One has to wonder who the next lucky resident of this place will be, and what they might bring to the community. When new people land here, a friendly Fort Bragg welcome goes a long way — and sooner or later many of them find their way into one of our volunteer groups, where an extra set of hands always matters.
And while we were looking — rummaging through the records, one of Frank’s favorite pastimes — we found that the Company Store sold for $2 million. It’s a number that says something about where Fort Bragg stands right now. The dream house in the tree tunnel is easily worth more than a million, but sharp businessman Mike Haun might have admired Sierra Railroad Holdings’ investment even more than the one being made by the buyer of his old home.

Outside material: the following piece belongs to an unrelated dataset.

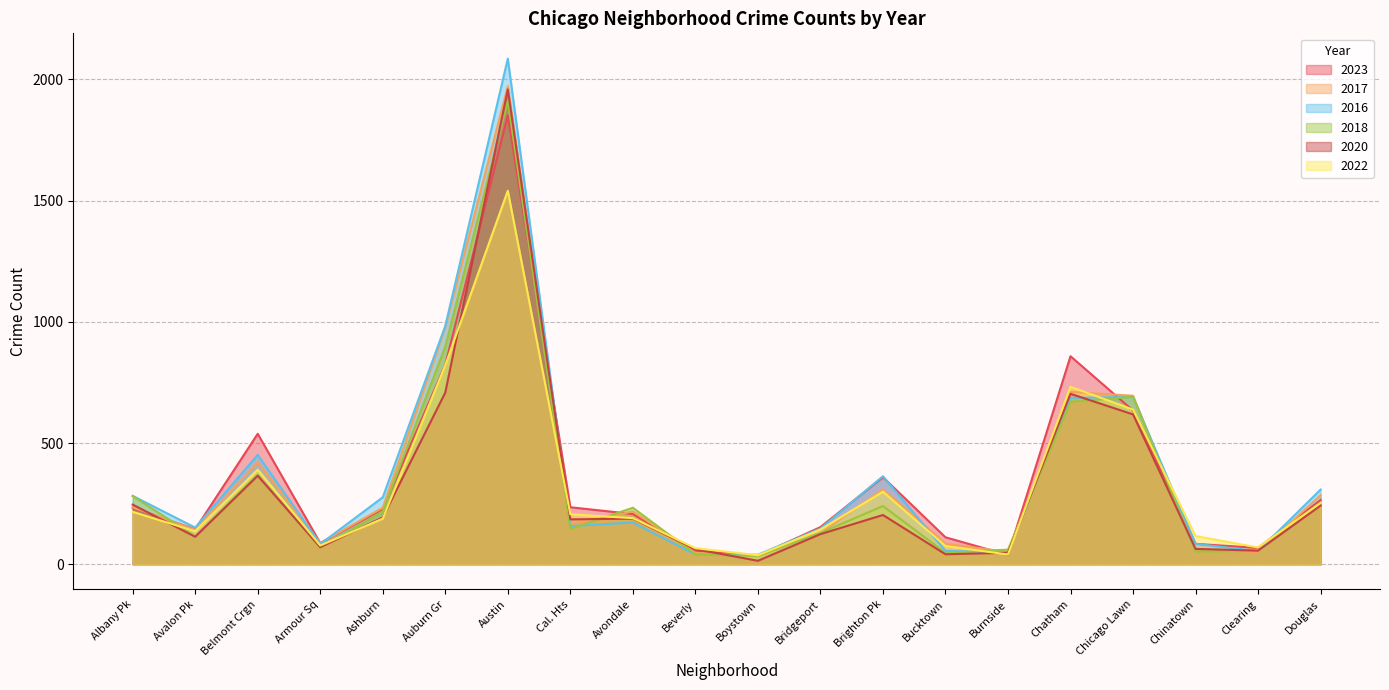

At which category does 2017 reach its first local peak?

Belmont Crgn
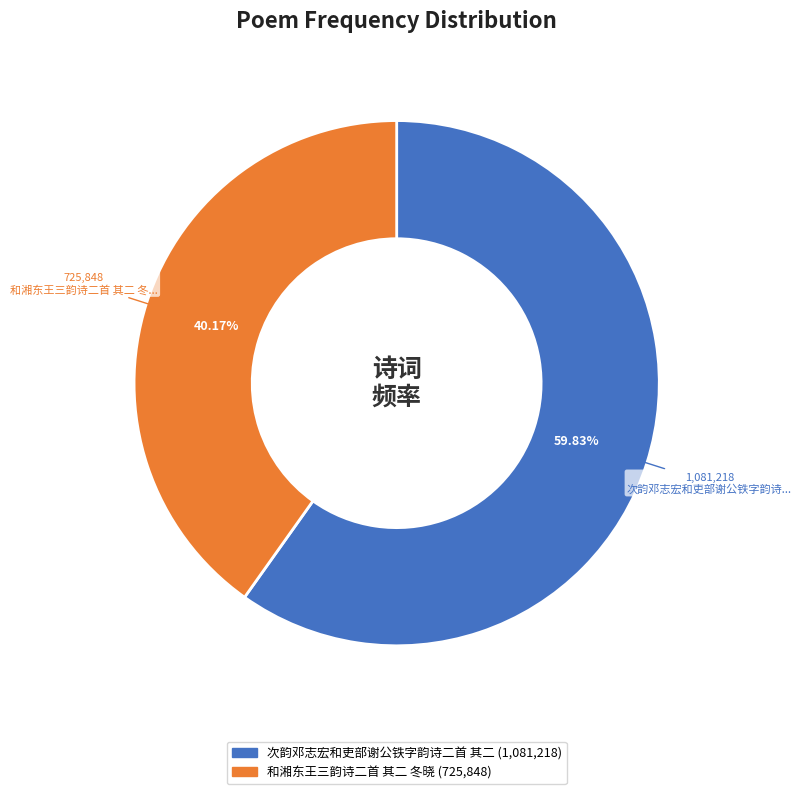

Is there a majority slice in this chart?

Yes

Because here, everything is connected. Every sale, every reassessment, every newcomer, every long‑held parcel that finally changes hands — all of it feeds the same shared future. Property taxes support the fire district, the schools, the hospital. And every bond tax measure — including Measure A — becomes part of that same system, another way a small community builds what it can’t afford to lose. New residents bring new energy. Investments in housing, the college, and the hospital make it possible for opportunity to take root. One piece strengthens the next, and the whole community rises together..
Fort Bragg has been through lean years, but it has also shown what happens when people believe in this place. Values climbed after Haun made his investment in 1996 — rising from a $73,000 land purchase to a 2026 listing of $1.595 million. That’s roughly a 2,085% increase over 30 years. If we grow wisely — if we build, welcome, and keep improving the institutions that hold us together — this town can become the kind of place where opportunity isn’t an accident. It’s the result of all of us pulling in the same direction, one sale, one project, one newcomer at a time.